Vue-router: conditional component on route

Created on 14 Aug 2015  ·  14Comments  ·  Source: vuejs/vue-router

how can i set route component conditional. such as when the isLoggedIn data true the "/" route wil be dashboard.

module.exports = function (router) {
  router.map({
    '/': {
      // if isLogged in is true require "dashboard" componen else load home
      component: require('./components/home.vue')
    }})
  })

how can i do it ?

Most helpful comment

I don't see a necessity for this. A simple functional component as a wrapper can easily solve this.

import store from './store' // or wherever you get login status from
export default {
  functional: true,
  render(h) {
    return store.user.loggedIn 
    ? h('dasboard')
    : h('LandingPage')
  }
}

You can even define this small wrapper inline in the routes config, if you wanted to. That would be pretty much the same as the suggested passing of a function.

All 14 comments

You can only have one component for one route, but you can do the conditional check and display other components inside that component. Or - you can do a conditional redirect inside the global before hook or in the canActivate hook using transition.redirect(path)

@yyx990803 first of all, super thanks for vuejs. it is awesome :)

Second, is this comment above still valid with vue 2.0?

@awitherow Generally yes. But the router hooks have changed, please refer to the docs.

Conditional routes could not be a new feature? It would be very useful since most applications have a dynamic root, switching between Landing Page and a first page if the user is logged in.

It seems like this feature could be as simple as accepting a function for the value of the component property of the route definition.

I don't see a necessity for this. A simple functional component as a wrapper can easily solve this.

import store from './store' // or wherever you get login status from
export default {
  functional: true,
  render(h) {
    return store.user.loggedIn 
    ? h('dasboard')
    : h('LandingPage')
  }
}

You can even define this small wrapper inline in the routes config, if you wanted to. That would be pretty much the same as the suggested passing of a function.

In my opinion, this is a "routing problem", this approach seems to me a workaround.
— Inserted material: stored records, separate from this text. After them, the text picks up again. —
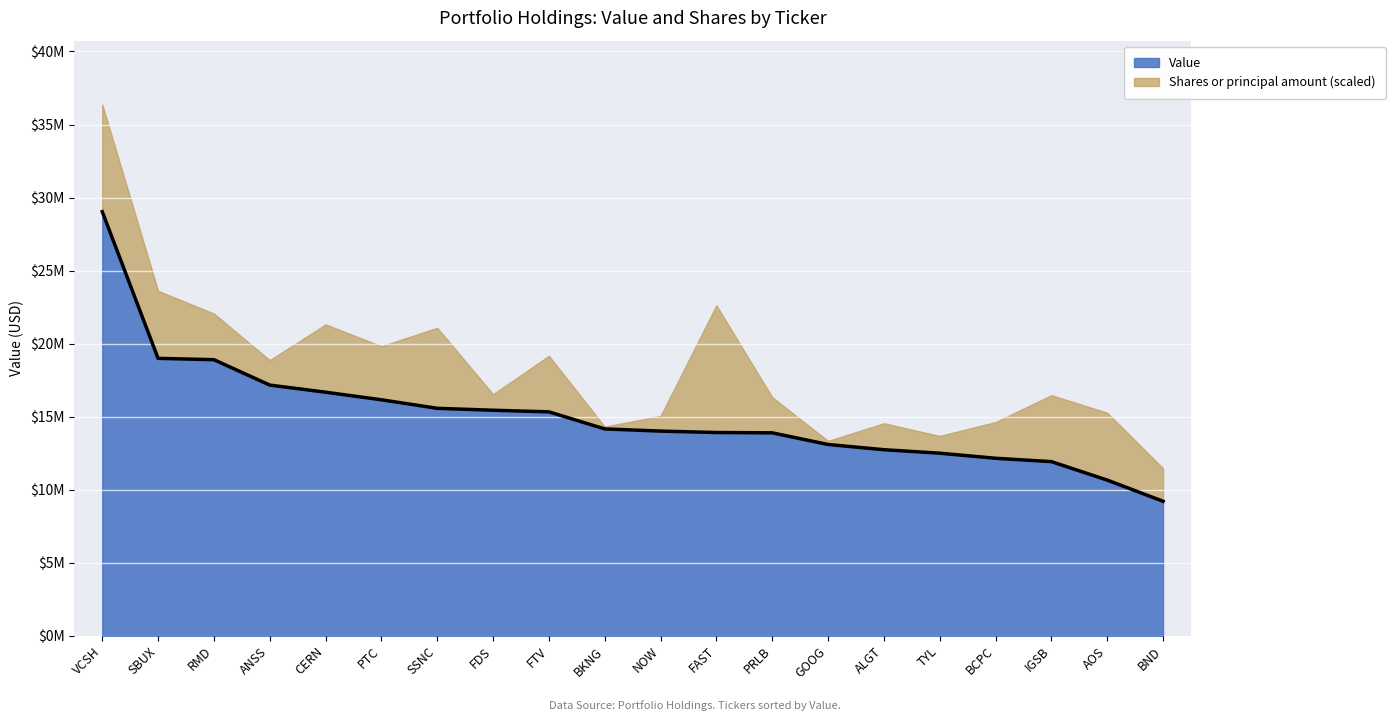

Rank the categories by value from lowest to highest.

BND, AOS, IGSB, BCPC, TYL, ALGT, GOOG, PRLB, FAST, NOW, BKNG, FTV, FDS, SSNC, PTC, CERN, ANSS, RMD, SBUX, VCSH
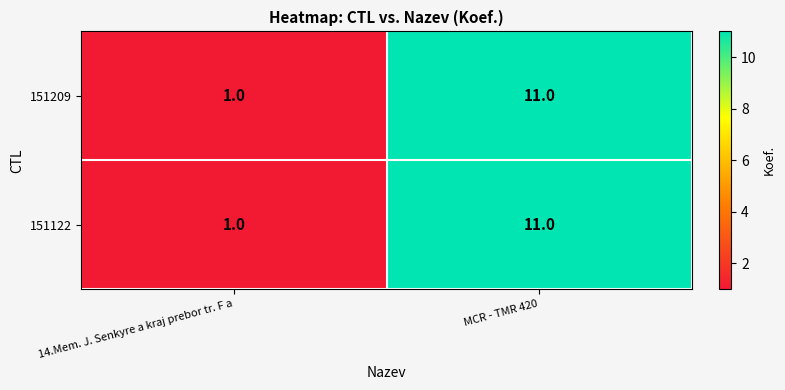

Count the number of data series in this chart.

2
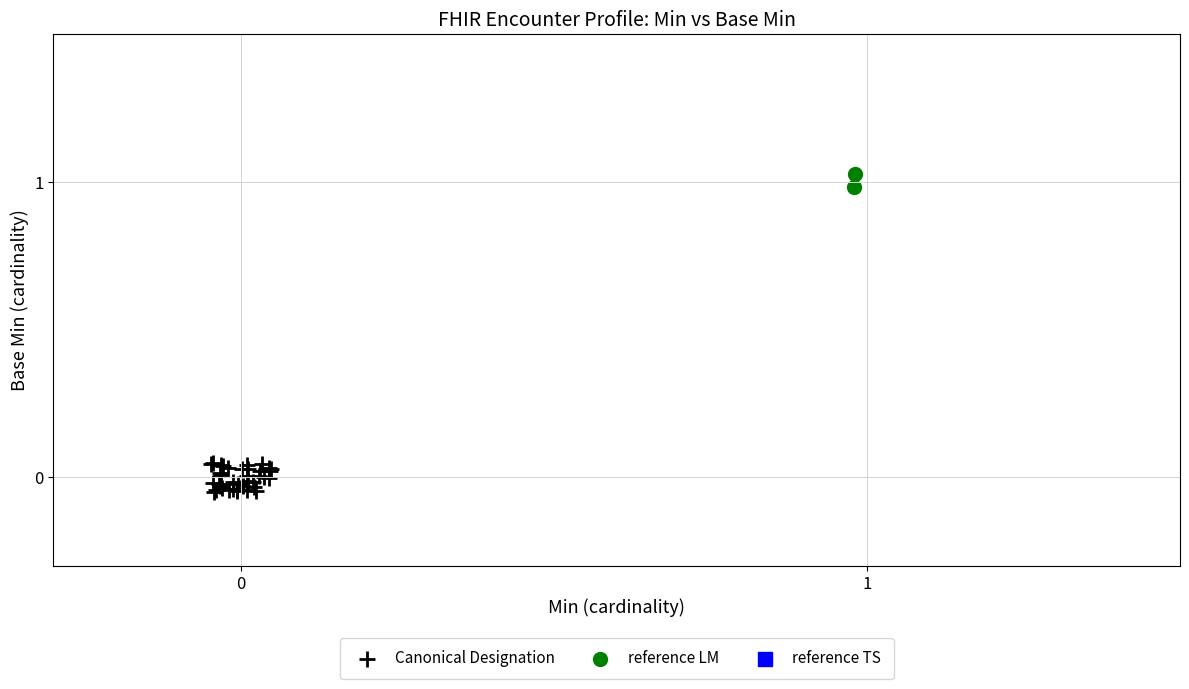

Which series contains the lowest Y value?

Canonical Designation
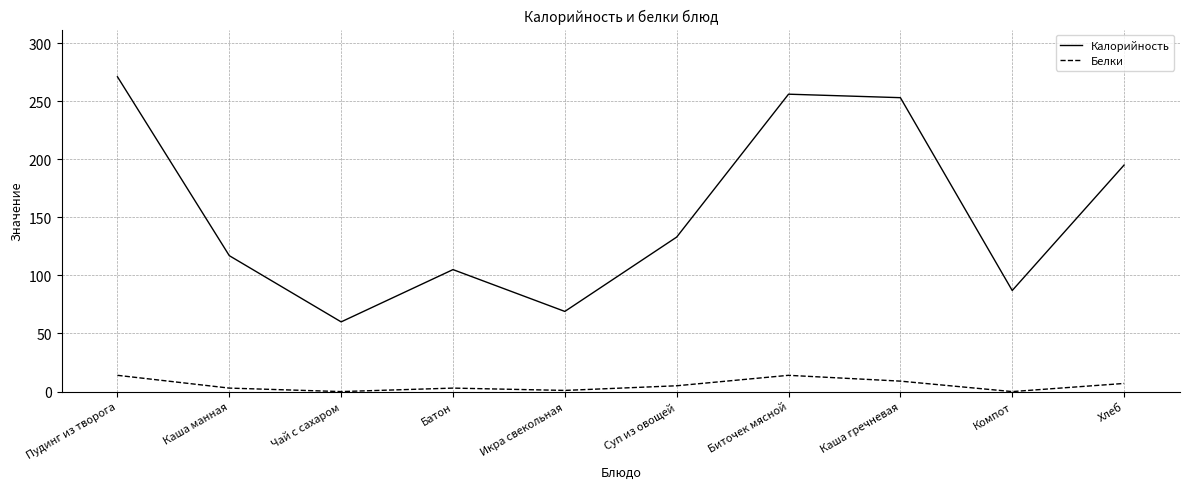

Is the value of Белки at Пудинг из творога greater than the value of Калорийность at Икра свекольная?

No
This component has no semantic reason to exist, it only there to make a switch between two different purposes components.

it only there to make a switch between two different purposes components.

That's a pretty valid usecase for a functional component - we use a similar example in the guide to explain possible use cases for functional components.

But this approach is more complicated, not simpler.

  1. The true components are hidden from the routes;
  2. Hides and spreads the routing logic across multiple components;

@alexandremagro Actually you don't need to show different component on each route.

It's far simpler and easier to reason to just do:

  1. Make routes static: one route to always render one component
  2. Use router.beforeEach to make redirections

e.g.

if (user.isLoggedIn) next()
else next({ path: '/login', replace: true})

@fnlctrl Yes, this is correct approach today. But is a limitation of Vue Router not being able to use root path (/) for Landing Page and Logged Home Page (ex. Facebook and Instagram), without create a "switch component".

You _can_ pass a function a long as a component. It just has to return a promise with a component

Has a solution been found for this issue yet? I agree that while LinusBorg's approach may work, it feels like a workaround. Is there any way to do this strictly using vue-router?